Spotted a pic of him over on B&C. Definitely the 'primarch' of the Custodes for sure. I wonder what he'd look like in 40k, given the hints in their codex that he is still alive. 

But damn, he sure loves his bling, almost outshining the Emperor himself.


----------



## Old Man78 (Nov 3, 2011)

He looks bad ass. What creature is draped on his shoulder? Can't make it out on me crap phone


----------



## Brother Lucian (Apr 22, 2011)

Looks like a horned critter.


----------



## Khorne's Fist (Jul 18, 2008)

I know its a picture of a picture, but the face looks kinda funky and Eldaresque. The halberd blade is a bit too ornate for my liking as well. All in all, far too busy compared to how he's been portrayed in Vusions of Heresy.


----------



## Khorne's Fist (Jul 18, 2008)

This chap hasn't also been spotted. Once again, the halberd is too like a wraithguard weapon.


----------



## Brother Lucian (Apr 22, 2011)

Khorne's Fist said:


> I know its a picture of a picture, but the face looks kinda funky and Eldaresque. The halberd blade is a bit too ornate for my liking as well. All in all, far too busy compared to how he's been portrayed in Vusions of Heresy.


Agreed, an extremely busy and overdesigned model compared to the artwork. 
I now shudder at the thought of what a bling-king the master of mankind might become, should he ever get a model!


----------



## Doelago (Nov 29, 2009)

Might just be the picture and angle, but Constantin looks way too busy in that picture. Not too fond of what I am seeing there, especially when compared to the Visions artwork. Might still get him for my Custodes at some point regardless of what the final model turns out to be, but that Shield Captain on the other hand is definitely getting purchased to lead my forces in the meantime!


----------



## Brother Lucian (Apr 22, 2011)

https://www.forgeworld.co.uk/en-GB/Constantin-Valdor-Captain-General-of-the-Legio-Custodes-2018
The page have a 360 degrees view example which cant be linked to here.

Better images of Valdor. I think the bottom one is the better paintjob.


----------



## Khorne's Fist (Jul 18, 2008)

Nope, another huge miss from FW for me. More like an eldar Autarch than one of humanity's greatest heros.


----------



## Doelago (Nov 29, 2009)

Yeah, no. Unless he can be assembled without all those pelts and trophies there is barely anything to salvage from here. Even the head looks like it will need to be ripped off and replaced with the mohawk one from the Custodes plastic kit. 

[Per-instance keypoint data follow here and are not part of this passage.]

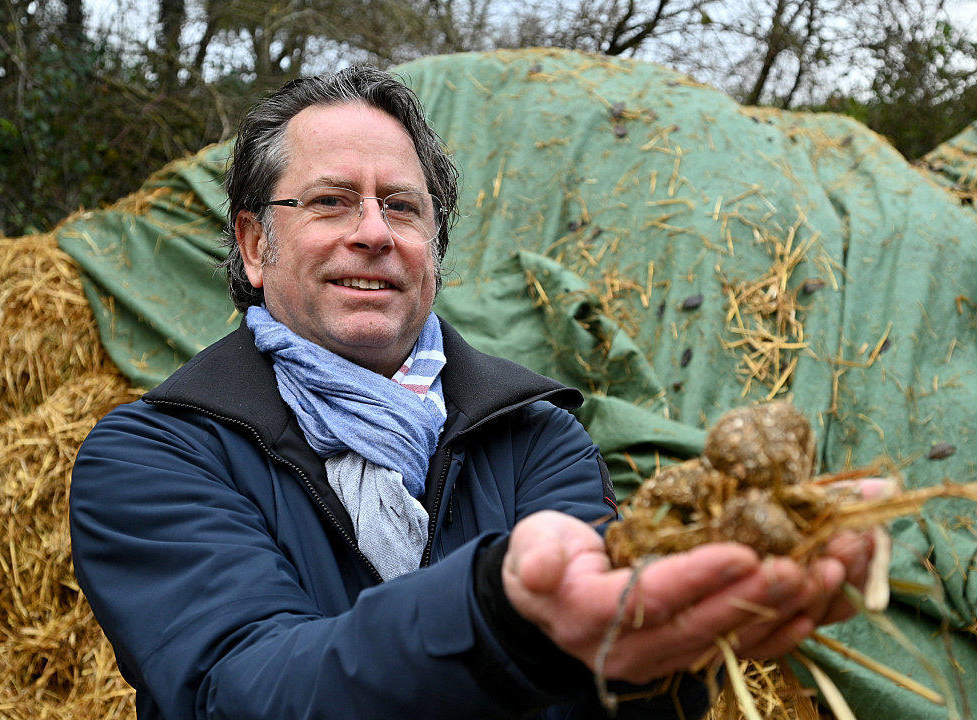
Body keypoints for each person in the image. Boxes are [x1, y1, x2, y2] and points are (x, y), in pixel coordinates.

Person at [69, 66, 880, 720]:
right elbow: (242, 690)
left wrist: (658, 659)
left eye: (402, 208)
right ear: (255, 245)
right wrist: (497, 612)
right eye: (330, 202)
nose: (375, 233)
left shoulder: (538, 438)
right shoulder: (154, 454)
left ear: (434, 251)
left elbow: (607, 681)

Will be getting *two of these* instead. Hell, give one of them a regular spear and the afore mentioned mohawk head and its an almost spot on artwork Valdor.


----------



## Khorne's Fist (Jul 18, 2008)

Doelago said:


> Will be getting *two of these* instead. Hell, give one of them a regular spear and the afore mentioned mohawk head and its an almost spot on artwork Valdor.


Even that one isn't great. The head looks way too big for the body. Yeah, the mohawk head from the plastic kit would probably make a much better version.


----------



## Shandathe (May 2, 2010)

Khorne's Fist said:


> Even that one isn't great. The head looks way too big for the body. Yeah, the mohawk head from the plastic kit would probably make a much better version.


It IS too big for the body. And though more subtle, I think the legs are too short as well. It's like the modeler used a toddler for a model and didn't realize proportions change when those grow up into adults.

Valdor's better proportioned, but should've left that entire wall of trophies he's carrying at home.


----------



## Brother Lucian (Apr 22, 2011)

Shandathe said:


> It IS too big for the body. And though more subtle, I think the legs are too short as well. It's like the modeler used a toddler for a model and didn't realize proportions change when those grow up into adults.
> 
> Valdor's better proportioned, but should've left that entire wall of trophies he's carrying at home.


Ironically, custodians are crafted from a -very- early age. Perhaps he have a bit of a toddler in his shape still. >


----------



## Shandathe (May 2, 2010)

He is now up for pre-order.

My opinion on his looks has not improved much over the past 2 months, though I'm now pretty sure that eagle crash-landed on his shoulder. If anyone orders one, let me know if he can be built without some of the big distractions (the eagle and horned thing on his other shoulder especially) that would probably improve him a lot.


----------



## Khorne's Fist (Jul 18, 2008)

It just dawned on me that the star thing behind his head is almost Tzeentchian.


----------



## Shandathe (May 2, 2010)

That idea appears actually stolen straight from the Sigmarines. Though the curving is new and definitely DOES put Tzeenth in mind, I'll agree with you there...


----------



## Brother Dextus (Jan 30, 2013)

The thing on his shoulder looks a bit daft, and the massive wing on the other is out of place imo. Not sure the face is gritty enough either. 
I really like the base though; would be a great centre piece.


----------